» EXERCISE TEXT

USA - BEST CHEF

Michael Anthony

New York - USA

Michael antohony

Executive Chef of Gramercy Tavern in New York since 2006, a one-MICHELIN-star restaurant (MICHELIN Guide 2025). Winner of the James Beard Foundation Awards: Best Chef: New York City (2012) and Outstanding Chef (2015).

Born and raised in Cincinnati, Michael Anthony came to cooking through languages: after graduating from Indiana University, he moved to Japan to experience food culture from the inside—bread baking, restaurant work, and time on farms—an apprenticeship that made seasonality a working method before it became an aesthetic.

The decisive step was Paris: he trained at École Ferrandi, then sharpened his craft in professional brigades where technique is a daily discipline, developing a taste for precision rather than spectacle. Back in the United States, he built a New York path through some of the city’s reference kitchens: first Restaurant Daniel, then March (as chef de cuisine), followed by Blue Hill as co-chef at the Manhattan restaurant and later as Executive Chef of Blue Hill at Stone Barns, where the relationship with farmers and the surrounding landscape became structural to the menu.

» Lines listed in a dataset

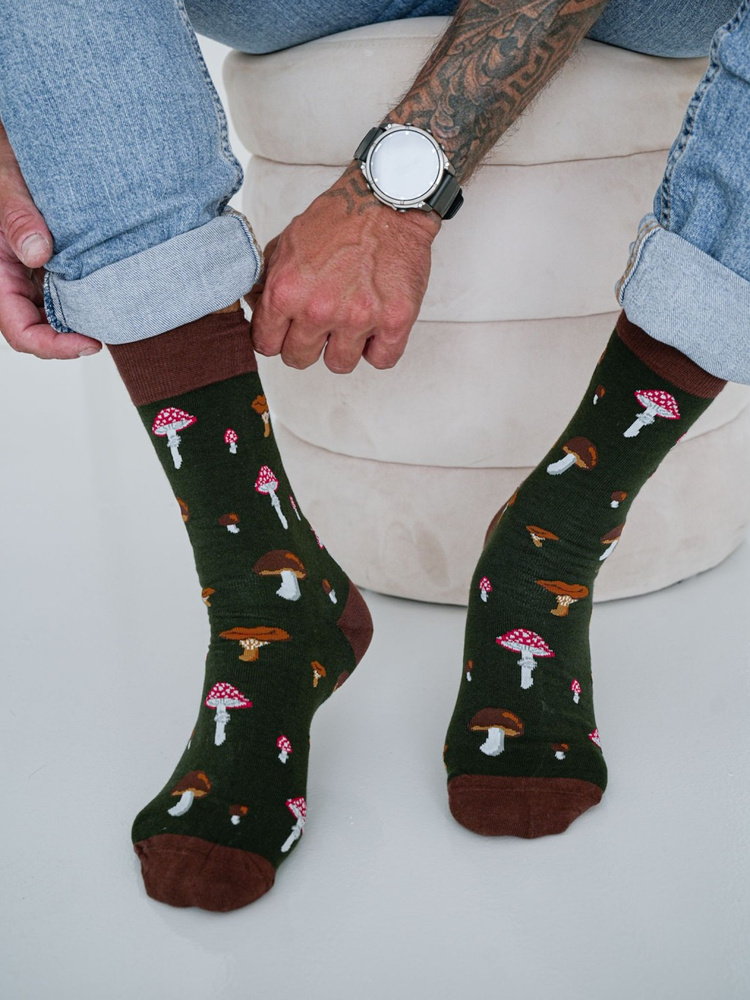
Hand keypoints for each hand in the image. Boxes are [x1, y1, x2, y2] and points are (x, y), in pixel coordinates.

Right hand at [0, 121, 100, 358]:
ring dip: (85, 318)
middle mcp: (15, 278)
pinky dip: (91, 296)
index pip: (20, 330)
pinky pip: (72, 290)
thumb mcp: (6, 183)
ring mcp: (35, 273)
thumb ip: (17, 217)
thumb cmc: (4, 159)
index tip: (89, 343)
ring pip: (59, 313)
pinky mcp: (54, 262)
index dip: (53, 346)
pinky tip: (114, 290)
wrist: (19, 144)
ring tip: (118, 312)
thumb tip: (38, 254)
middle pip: (43, 329)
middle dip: (74, 338)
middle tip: (114, 330)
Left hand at [247, 164, 439, 372]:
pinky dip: (379, 347)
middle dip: (307, 345)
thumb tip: (254, 305)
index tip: (286, 332)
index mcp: (287, 291)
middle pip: (299, 359)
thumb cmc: (339, 219)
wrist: (387, 199)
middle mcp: (319, 309)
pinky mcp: (394, 321)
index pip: (266, 344)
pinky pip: (381, 360)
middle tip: (320, 326)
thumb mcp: (288, 242)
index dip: (276, 339)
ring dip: (343, 348)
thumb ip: (267, 278)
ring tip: (351, 321)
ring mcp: (358, 318)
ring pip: (339, 365)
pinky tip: (376, 326)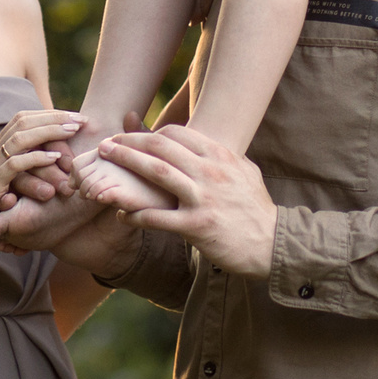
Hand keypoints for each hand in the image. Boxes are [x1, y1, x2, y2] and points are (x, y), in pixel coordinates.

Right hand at [0, 110, 80, 261]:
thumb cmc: (0, 215)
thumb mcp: (18, 186)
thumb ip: (31, 169)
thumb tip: (61, 155)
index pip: (23, 119)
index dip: (49, 115)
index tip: (76, 116)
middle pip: (22, 122)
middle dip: (53, 118)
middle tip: (80, 119)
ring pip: (20, 139)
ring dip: (49, 132)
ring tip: (72, 132)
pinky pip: (14, 164)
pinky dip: (36, 158)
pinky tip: (55, 158)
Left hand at [92, 125, 277, 278]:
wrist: (273, 244)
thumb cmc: (256, 208)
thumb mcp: (245, 171)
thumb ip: (222, 155)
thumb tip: (204, 141)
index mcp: (220, 155)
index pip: (177, 133)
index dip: (150, 134)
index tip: (132, 138)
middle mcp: (210, 172)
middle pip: (160, 147)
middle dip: (129, 142)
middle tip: (106, 144)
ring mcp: (202, 198)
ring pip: (155, 173)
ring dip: (126, 165)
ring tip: (104, 163)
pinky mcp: (196, 226)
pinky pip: (156, 216)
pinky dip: (135, 213)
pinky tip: (121, 213)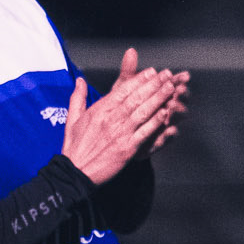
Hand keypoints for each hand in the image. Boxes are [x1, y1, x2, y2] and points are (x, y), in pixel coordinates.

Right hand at [61, 54, 189, 186]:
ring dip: (158, 99)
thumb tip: (80, 80)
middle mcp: (110, 119)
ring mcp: (120, 134)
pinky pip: (145, 132)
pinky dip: (156, 122)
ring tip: (171, 88)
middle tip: (167, 75)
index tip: (151, 71)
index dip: (139, 80)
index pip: (122, 90)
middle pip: (135, 98)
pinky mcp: (127, 149)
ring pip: (142, 112)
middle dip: (153, 84)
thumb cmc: (74, 147)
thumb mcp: (73, 119)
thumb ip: (78, 97)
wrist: (75, 172)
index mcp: (99, 110)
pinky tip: (166, 113)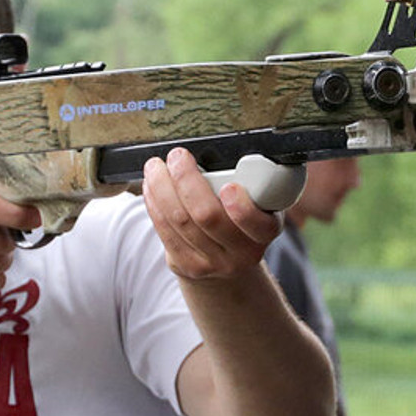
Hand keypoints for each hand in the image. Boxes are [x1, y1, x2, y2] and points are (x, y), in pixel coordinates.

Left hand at [142, 148, 280, 279]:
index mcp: (265, 232)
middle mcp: (242, 253)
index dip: (242, 209)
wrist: (228, 264)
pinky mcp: (186, 266)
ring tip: (155, 166)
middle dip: (187, 180)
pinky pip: (164, 230)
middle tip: (178, 156)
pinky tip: (151, 186)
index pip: (258, 225)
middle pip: (208, 216)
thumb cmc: (240, 221)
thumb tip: (216, 150)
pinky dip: (154, 203)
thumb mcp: (258, 203)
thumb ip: (247, 183)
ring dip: (161, 187)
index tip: (229, 187)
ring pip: (180, 221)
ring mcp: (213, 263)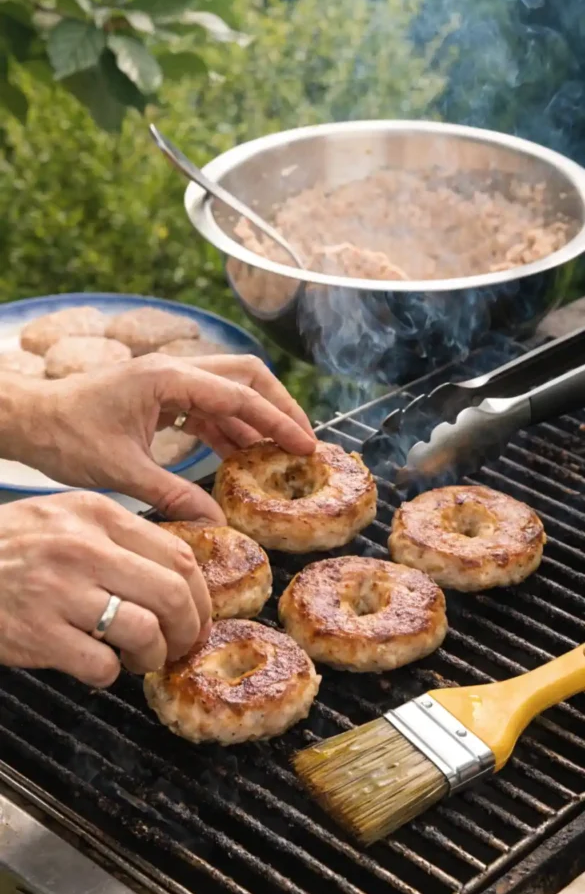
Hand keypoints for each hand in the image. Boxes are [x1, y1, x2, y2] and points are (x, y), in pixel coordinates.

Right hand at [0, 492, 211, 685]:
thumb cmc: (9, 548)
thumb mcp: (65, 518)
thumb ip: (118, 537)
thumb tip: (178, 575)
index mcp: (98, 515)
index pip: (178, 555)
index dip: (200, 596)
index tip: (197, 616)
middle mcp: (83, 548)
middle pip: (172, 595)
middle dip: (187, 630)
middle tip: (179, 645)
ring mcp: (60, 592)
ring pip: (144, 632)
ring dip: (152, 656)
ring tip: (139, 659)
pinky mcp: (39, 634)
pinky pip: (102, 666)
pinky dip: (109, 674)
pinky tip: (96, 666)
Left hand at [18, 354, 315, 518]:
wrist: (28, 420)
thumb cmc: (65, 437)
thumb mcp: (122, 472)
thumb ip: (174, 496)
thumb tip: (217, 523)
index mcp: (168, 378)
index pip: (240, 396)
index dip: (278, 421)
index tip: (306, 447)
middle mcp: (174, 370)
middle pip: (247, 376)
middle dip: (279, 407)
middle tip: (303, 443)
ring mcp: (168, 380)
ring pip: (230, 391)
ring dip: (255, 420)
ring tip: (279, 457)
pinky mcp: (161, 395)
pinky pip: (207, 408)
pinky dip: (228, 430)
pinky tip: (240, 459)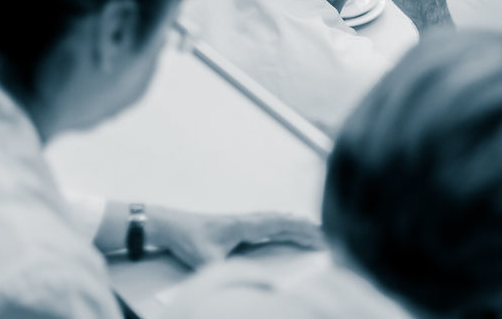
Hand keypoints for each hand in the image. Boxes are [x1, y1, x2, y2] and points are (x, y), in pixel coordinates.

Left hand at [151, 208, 322, 268]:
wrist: (173, 225)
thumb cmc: (190, 240)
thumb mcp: (206, 261)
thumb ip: (225, 270)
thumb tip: (243, 282)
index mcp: (246, 225)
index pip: (281, 225)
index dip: (302, 230)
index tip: (321, 235)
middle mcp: (250, 220)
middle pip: (285, 220)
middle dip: (307, 227)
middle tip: (328, 235)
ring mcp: (246, 220)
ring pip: (279, 219)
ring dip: (297, 224)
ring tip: (316, 230)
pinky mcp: (241, 224)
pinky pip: (270, 221)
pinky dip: (285, 223)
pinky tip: (288, 225)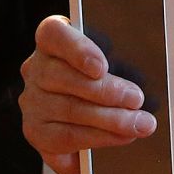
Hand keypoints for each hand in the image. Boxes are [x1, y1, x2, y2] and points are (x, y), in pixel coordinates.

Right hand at [19, 16, 156, 173]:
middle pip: (63, 76)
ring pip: (68, 109)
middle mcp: (36, 68)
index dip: (77, 49)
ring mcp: (33, 101)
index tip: (102, 67)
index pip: (54, 34)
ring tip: (138, 123)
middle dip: (106, 91)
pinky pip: (66, 137)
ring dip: (109, 119)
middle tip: (137, 100)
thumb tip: (140, 79)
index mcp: (53, 40)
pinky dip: (98, 138)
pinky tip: (121, 138)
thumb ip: (120, 60)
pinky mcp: (36, 131)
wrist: (88, 112)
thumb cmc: (103, 77)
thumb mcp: (112, 60)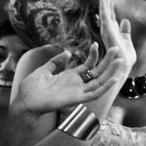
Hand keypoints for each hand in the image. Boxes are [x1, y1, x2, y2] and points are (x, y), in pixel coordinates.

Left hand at [10, 44, 124, 115]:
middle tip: (117, 49)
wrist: (24, 101)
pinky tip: (113, 80)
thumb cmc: (31, 88)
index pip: (88, 65)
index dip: (94, 55)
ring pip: (100, 82)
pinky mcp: (77, 99)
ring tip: (120, 61)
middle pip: (98, 72)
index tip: (96, 43)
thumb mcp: (44, 70)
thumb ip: (56, 61)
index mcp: (70, 77)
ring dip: (111, 72)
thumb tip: (69, 53)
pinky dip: (105, 88)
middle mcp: (77, 84)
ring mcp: (78, 92)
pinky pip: (94, 94)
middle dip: (108, 61)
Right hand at [97, 0, 134, 80]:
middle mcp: (108, 27)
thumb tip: (125, 20)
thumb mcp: (127, 40)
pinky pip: (105, 17)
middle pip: (107, 8)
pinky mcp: (108, 32)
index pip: (111, 11)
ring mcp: (107, 29)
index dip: (111, 0)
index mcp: (113, 28)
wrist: (123, 66)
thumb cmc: (124, 56)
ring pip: (105, 10)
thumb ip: (125, 31)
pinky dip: (104, 8)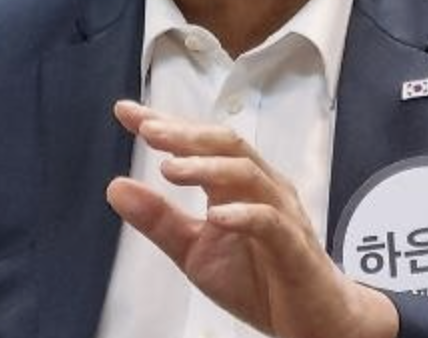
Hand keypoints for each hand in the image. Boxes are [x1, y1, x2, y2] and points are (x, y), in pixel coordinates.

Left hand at [106, 100, 397, 337]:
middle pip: (227, 144)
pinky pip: (271, 222)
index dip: (166, 123)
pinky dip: (243, 214)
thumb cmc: (258, 278)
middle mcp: (262, 187)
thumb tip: (115, 186)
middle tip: (147, 129)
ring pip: (248, 174)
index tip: (126, 111)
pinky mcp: (295, 247)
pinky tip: (216, 215)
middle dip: (186, 134)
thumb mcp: (195, 251)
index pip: (201, 142)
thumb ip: (158, 220)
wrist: (312, 322)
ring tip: (170, 168)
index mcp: (237, 183)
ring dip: (208, 167)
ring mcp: (282, 213)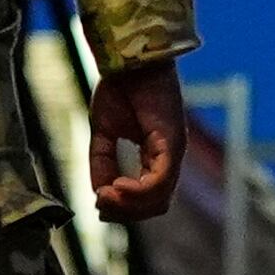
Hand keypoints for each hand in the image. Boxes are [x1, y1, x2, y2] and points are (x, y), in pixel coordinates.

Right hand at [94, 56, 188, 225]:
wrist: (128, 61)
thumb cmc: (120, 89)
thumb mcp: (104, 133)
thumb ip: (102, 163)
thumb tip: (99, 193)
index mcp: (157, 156)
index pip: (148, 198)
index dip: (125, 208)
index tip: (100, 203)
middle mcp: (170, 158)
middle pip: (155, 206)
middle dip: (126, 213)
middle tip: (101, 205)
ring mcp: (174, 152)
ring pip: (159, 198)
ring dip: (130, 205)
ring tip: (106, 196)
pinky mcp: (173, 143)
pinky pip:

» WHAT YOU NEED TO DO
- A) Answer these questions from the Michael Anthony profile:
(i) Since what year has he been Executive Chef of Gramercy Tavern?
(ii) Which country did he move to after graduating from Indiana University?
(iii) At which school did he train in Paris?
- B) Print the Michael Anthony profile from "Born and raised" to "to the menu.".
These lines are separate material and have no connection to the Michael Anthony profile.

» WRITTEN RESPONSES
- A)
(i) 2006
(ii) Japan
(iii) École Ferrandi

- B)
Born and raised in Cincinnati, Michael Anthony came to cooking through languages: after graduating from Indiana University, he moved to Japan to experience food culture from the inside—bread baking, restaurant work, and time on farms—an apprenticeship that made seasonality a working method before it became an aesthetic.

The decisive step was Paris: he trained at École Ferrandi, then sharpened his craft in professional brigades where technique is a daily discipline, developing a taste for precision rather than spectacle. Back in the United States, he built a New York path through some of the city’s reference kitchens: first Restaurant Daniel, then March (as chef de cuisine), followed by Blue Hill as co-chef at the Manhattan restaurant and later as Executive Chef of Blue Hill at Stone Barns, where the relationship with farmers and the surrounding landscape became structural to the menu.